Earlier this month, a report by the Centers for Disease Control and Prevention revealed that suicide rates among middle-age Americans have surged over the last decade: an increase of nearly 30 percent, to 17.6 deaths per 100,000 people, among ages 35-64. There's been rampant speculation about the reason for this rise, most recently Ross Douthat's weekend column ascribing it to the imbalanced economy and America’s “retreat from community”—particularly declining participation in traditional institutions like marriage and religion.

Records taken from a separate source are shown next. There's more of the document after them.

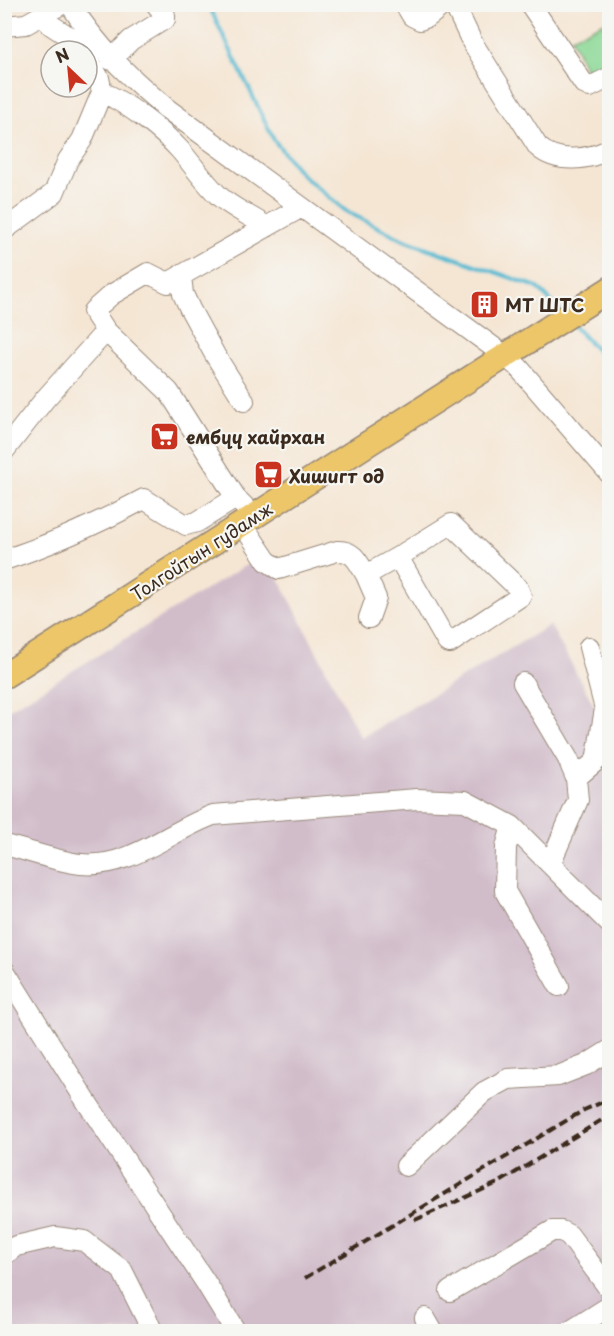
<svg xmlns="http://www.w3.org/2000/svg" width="614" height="1336" font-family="'Playpen Sans',sans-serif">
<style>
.industrial{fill:#d1bdca}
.green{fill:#8bd896;stroke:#63815a;stroke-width:1.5}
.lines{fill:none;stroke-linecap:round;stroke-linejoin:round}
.stream{stroke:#55bbd3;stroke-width:4}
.minor-casing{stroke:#988879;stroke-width:22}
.major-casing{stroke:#988879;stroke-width:27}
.minor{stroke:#fff;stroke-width:20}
.major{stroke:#ecc669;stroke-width:24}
.rail{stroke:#3b2a1e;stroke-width:4;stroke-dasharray:9 4.5;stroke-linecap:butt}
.labels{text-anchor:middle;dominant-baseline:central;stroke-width:4.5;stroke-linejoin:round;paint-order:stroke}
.poi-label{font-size:18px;font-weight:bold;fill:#3b2a1e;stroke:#f6f6f2;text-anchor:start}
.street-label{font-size:18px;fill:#3b2a1e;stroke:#f6f6f2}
</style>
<rect width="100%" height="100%" fill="#f6f6f2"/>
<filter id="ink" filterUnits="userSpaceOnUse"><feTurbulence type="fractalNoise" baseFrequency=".0167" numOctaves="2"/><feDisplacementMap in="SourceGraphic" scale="12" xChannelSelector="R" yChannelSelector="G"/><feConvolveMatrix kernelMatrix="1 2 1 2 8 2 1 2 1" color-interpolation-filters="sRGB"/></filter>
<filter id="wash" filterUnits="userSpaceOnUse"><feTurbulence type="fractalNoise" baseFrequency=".008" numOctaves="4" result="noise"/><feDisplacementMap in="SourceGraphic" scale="24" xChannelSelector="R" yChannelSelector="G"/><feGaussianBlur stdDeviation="1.35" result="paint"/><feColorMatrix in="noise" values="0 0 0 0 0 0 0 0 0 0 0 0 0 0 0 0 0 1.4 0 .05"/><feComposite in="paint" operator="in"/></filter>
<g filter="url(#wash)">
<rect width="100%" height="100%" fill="#f5e6d4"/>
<path class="industrial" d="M266,553l95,185 189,-113 59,108v598l-604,1v-620z"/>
<path class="green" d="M609,20v51l-18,9 -20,-42z"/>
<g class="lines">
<path class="stream" d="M208,4l66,136 26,33 47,39 57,28 133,47 23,24
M571,323l39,41"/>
</g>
</g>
<g filter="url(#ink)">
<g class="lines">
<defs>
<path id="minor" d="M70,4c28,44 57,71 96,104l338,247 14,12 92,107
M405,4l7,12 8,4 8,-3 16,-13
M454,4l18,38 66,105c19,17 51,13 72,2
M530,4l54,80 6,3 20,-10
M42,15l9,10 17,11 14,15
M4,26l22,-2 36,-20
M111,60l20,-20 34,-21v-4l-9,-11
M102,92c25,11 60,38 78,58 13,15 25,33 40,47 14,12 31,19 47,30
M4,230l50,-37 14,-33 14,-20 20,-48 -3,-14 -12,-20
M181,275l2,19 7,15 25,46 29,46
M4,451l41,-52 61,-68
M255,517l-19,-19 -67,-106 -63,-61 -13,-20 18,-16 37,-22 20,10 132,-75
M243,525l24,36 12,8 58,-18c17,-1 21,11 29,24l32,-18 49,85 3,1 71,-47 -3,-8 -67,-64 -53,33
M4,560c49,-16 95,-37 140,-61l42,26 11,-3 39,-24
M366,575l10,23 -7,20
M523,683l45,76 8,19 2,22 -28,64
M576,778l20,-17 9,-52 -16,-62
M512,826l-6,21 -1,44 54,95
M4,845c23,5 55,17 77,19 48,5 89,-33 132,-49l204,-16 48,2 47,25 98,98
M4,970l82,131 120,182 30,49
M406,1166l78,-74 24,-13 50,-3 28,-11 24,-15
M4,1255l12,-9 39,-9 29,4 38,29 31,62
M450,1291l102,-60h9l8,4 41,55
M425,1318l8,14
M569,1332l41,-26"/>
<path id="major" d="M4,676l606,-387"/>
</defs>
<use href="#minor" class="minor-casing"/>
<use href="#major" class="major-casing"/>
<use href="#minor" class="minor"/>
<use href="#major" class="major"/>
<path class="rail" d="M415,1220l85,-38 110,-67
M305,1278l279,-168 26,-11"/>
</g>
</g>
<defs>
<symbol id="building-square" viewBox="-11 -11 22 22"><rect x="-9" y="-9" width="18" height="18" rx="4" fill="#c8321e" stroke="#f6f6f2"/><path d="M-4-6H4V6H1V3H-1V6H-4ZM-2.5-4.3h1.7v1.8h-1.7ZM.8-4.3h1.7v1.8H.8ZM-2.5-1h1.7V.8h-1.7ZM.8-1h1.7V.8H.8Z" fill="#fff"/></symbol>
<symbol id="supermarket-square" viewBox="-11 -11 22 22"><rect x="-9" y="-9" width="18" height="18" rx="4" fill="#c8321e" stroke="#f6f6f2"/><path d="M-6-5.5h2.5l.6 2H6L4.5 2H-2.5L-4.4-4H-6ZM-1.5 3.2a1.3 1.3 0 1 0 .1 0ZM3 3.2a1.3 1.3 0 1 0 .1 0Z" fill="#fff"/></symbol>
</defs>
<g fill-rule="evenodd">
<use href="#building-square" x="468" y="288" width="33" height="33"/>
<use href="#supermarket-square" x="148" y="420" width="33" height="33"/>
<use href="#supermarket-square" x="252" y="458" width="33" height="33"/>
</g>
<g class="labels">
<g class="poi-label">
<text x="505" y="304">MТ ШТС</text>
<text x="186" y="436">ембүү хайрхан</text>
<text x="289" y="475">Хишигт од</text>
</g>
<g class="street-label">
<text transform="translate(201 551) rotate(-33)">Толгойтын гудамж</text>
</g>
</g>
<rect width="614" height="1336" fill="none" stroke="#f6f6f2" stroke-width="24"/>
<g transform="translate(69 69) rotate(334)"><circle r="28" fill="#f6f6f2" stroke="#aba49d" stroke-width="1.5"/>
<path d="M0-4.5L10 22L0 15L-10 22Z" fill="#c8321e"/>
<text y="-9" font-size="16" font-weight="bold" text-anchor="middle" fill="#3b2a1e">N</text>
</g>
</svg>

The geography and history of suicide in the United States, though, suggest that the decline of such values has nothing to do with it.
If traditional institutions reduce suicide, as Douthat suggests, then suicide rates should be lower in the South, where religiosity is highest, or in the inland West, where marriage is most common. Instead, suicide rates are lowest in the northeastern corridor, with Washington, D.C., and New York rounding out the bottom of the list. Suicide is most common in the sparsely populated states of the interior West. If the 30 percent increase is worthy of a headline, then western states deserve a spot in the headlines, too: The suicide rate in states like Alaska or Montana is more than 300 percent higher than in D.C. or New York.
Contrary to what Douthat might expect, there’s no correlation—zero—between a states’ suicide rate and religion, marriage rates, or single occupancy homes. State economic growth or unemployment don’t line up, either. Economically struggling states like Michigan and Indiana, for instance, had suicide rates near the national average, while booming North Dakota was well above. Depression would seem to be a precursor to suicide, but depression, which is highest in the Deep South and Appalachia and low in the inland West, doesn’t correlate with suicide, either. Is it possible that there’s something about the inland West that makes depressed people more likely to commit suicide? That’s what the data suggests.
If anything correlates with suicide rates, it’s a states’ population density: In populous areas, suicide rates are low; in the sparsely populated hinterlands, suicide rates are high. Perhaps depression and loneliness is particularly harsh in desolate areas, and maybe it’s easier to cope in a major city like D.C. or New York. A more intriguing possibility is gun ownership, which, like suicide rates, is highest in the West and lowest in the Northeast. The relationship between gun ownership and suicide isn’t hard to envision, since more than half of suicides are by firearm. Therefore, accessible firearms could plausibly increase suicide rates. Then again, the South has high levels of gun ownership and higher levels of depression than the inland West, but suicide is rarer in Alabama than Montana.
But what about the increase in suicide rates? Couldn’t it be from declining religion and marriage rates, even though suicide rates in the West were higher in the first place? Nope. Suicide rates have increased incrementally across the board.
Although suicide rates have increased considerably since 1999, it should be noted that suicide rates reached an all-time low before the millennium at about 10.4 per 100,000—the recent surge has merely brought us back to the rate in 1990, when it was 12.5 per 100,000. The decline in the '90s and the increase over the last ten years seem consistent with an economic explanation, not the cultural theory. After all, suicide rates are lower today, even for the middle-aged, than they were in 1960 and 1970—that is, back in the good old days of traditional institutions that, if Douthat were right, should have discouraged people from killing themselves.